Location
- Old Hospital Road, Sorkalpet Cuddalore, Tamil Nadu India

Information
- Type: Single-sex education Public
- Established: 1914
- Principal: Sr Masillamari
- Campus: Urban
- Colours: White Green
- Website: www.stmaryscud.com

= St. Mary's Matriculation Higher Secondary School, Cuddalore =

St. Mary's Matriculation Higher Secondary School, is a school in Cuddalore, Tamil Nadu, India. The school follows Matriculation unit system for its curriculum.

Sr. Maria is the Principal and Sr. Ludovic is the correspondent.

==History==
St. Mary's Matriculation Higher Secondary School is a Catholic Institution meant primarily for Catholics but open to students of other faith, with special reference to the poor, established by the Congregation of the Sisters of ST. Joseph of Cluny, which had its headquarters at Trichy. It is owned by the Educational Institute of the Sisters of St. Joseph of Cluny, Cuddalore – a body registered under the Societies Registration Act, 1860 and having its Registered Office at Cuddalore.

Sister Anne Marie Javouhey (1770–1851), founded the Congregation of the Sisters of St. Joseph of Cluny, in Cluny (France). In 1827, the first three Cluny sisters came to Pondicherry. They were followed, three years later, by Mother Rosalie Javouhey, Anne Marie's youngest sister. In accordance with the spirit of the founders, they launched out into social, medical and educational fields.

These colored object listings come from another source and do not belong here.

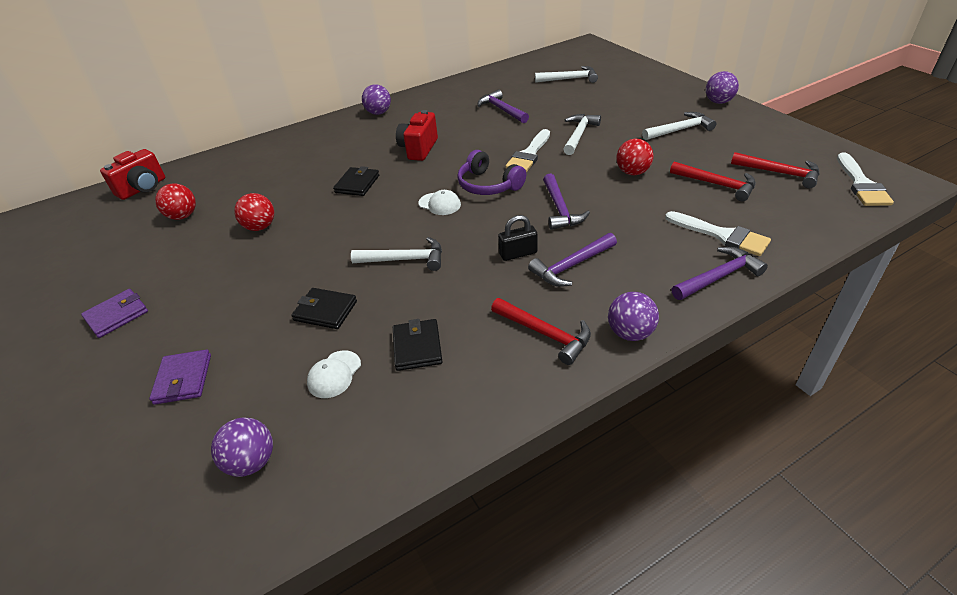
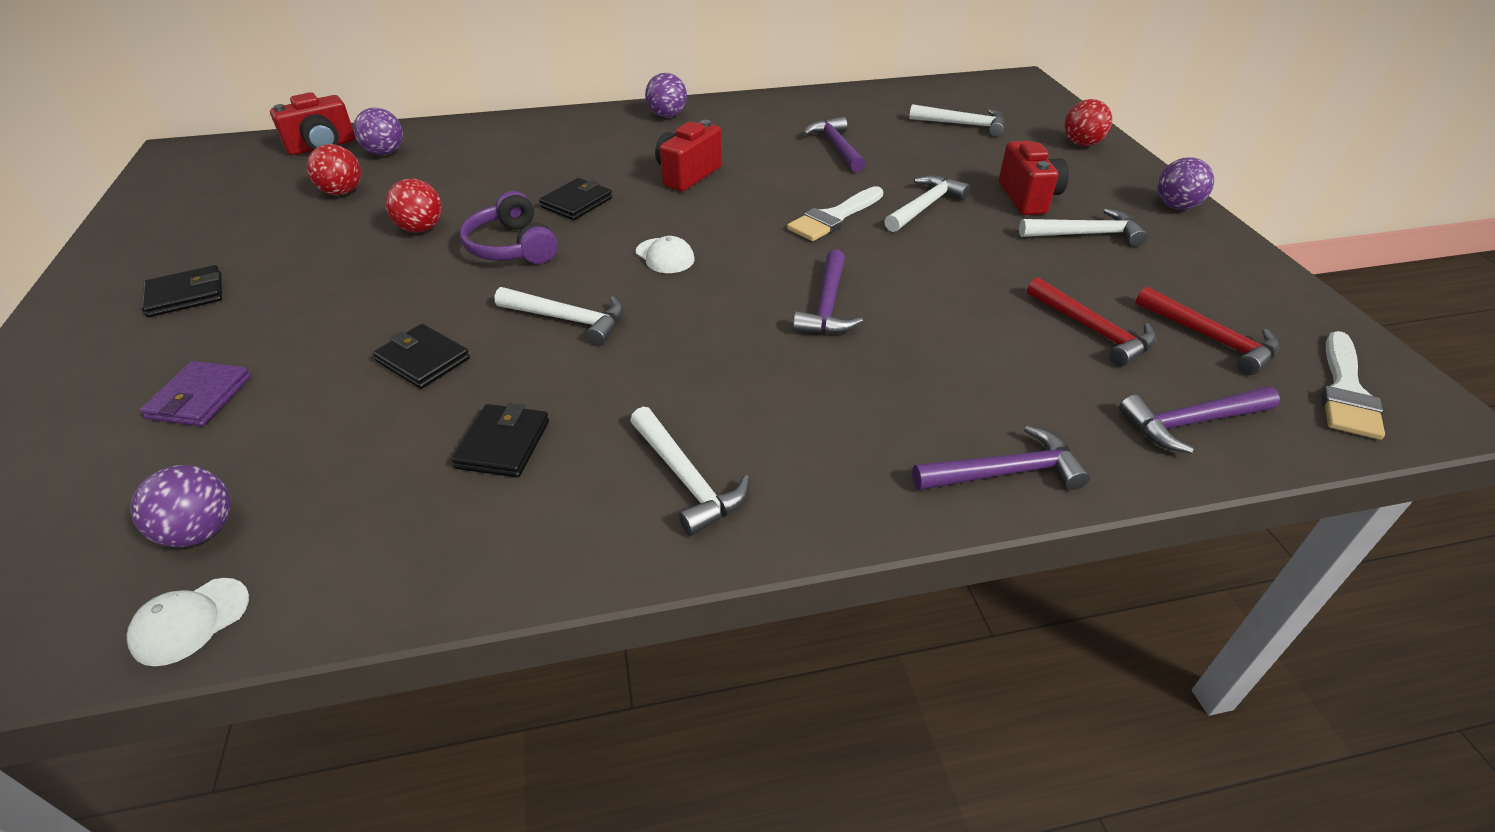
camera: 15 degrees right, 0 degrees up
(117, 315) = (186, 295): purple wallet -> black wallet
(334, 374) = (375, 448): white cap -> white cap (190, 621)
(488, 185) = (748, 246): purple headphones -> purple headphones (511, 247)
(518, 254) = (725, 353): black padlock -> none
(545, 334) = (687, 480): red hammer -> white hammer
(571, 266) = (789, 392): purple hammer -> purple hammer (1191, 423)
(630, 333) = (811, 517): purple ball -> purple ball (385, 153)
(632, 172) = (970, 279): red ball -> red ball (1081, 144)
(635, 116) = (1028, 198): none -> red camera
(722, 235) = (1051, 410): white brush -> none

In the year 1907, St. Mary's Home (Convent) was established and later, to fulfill the needs of the destitute in and around Cuddalore, a home for the aged was established. Later St. Mary's school was established in the year 1914.

==Motto==
Higher & Higher

==Co-curricular and Extra-curricular==
1. Bul Buls - Std. III & V

2. Guides - Std. VI to XI

3. Junior Red Cross - Std. VI to VIII

4. Interact Club - Std. IX

5. Joyful Vanguards -Std.XI

6. Nanette Club - Std. VIII

7. Yoga - Std. III to IX

8. National Green Corps - Std. VIII

9. Red Ribbon - Std. XI

10. Y.C.S. - Std. VII to IX

11. N.S.S. - Std. XI

==House System==
Students are allotted to one of the four houses. The four houses are :
- Sapphire-Serve with Smile
- Topaz -Toil to Triumph
- Amethyst -Aspire to Achieve
- Rubies -Ready to do the right

==Events==
The school celebrated its centenary anniversary in 2014.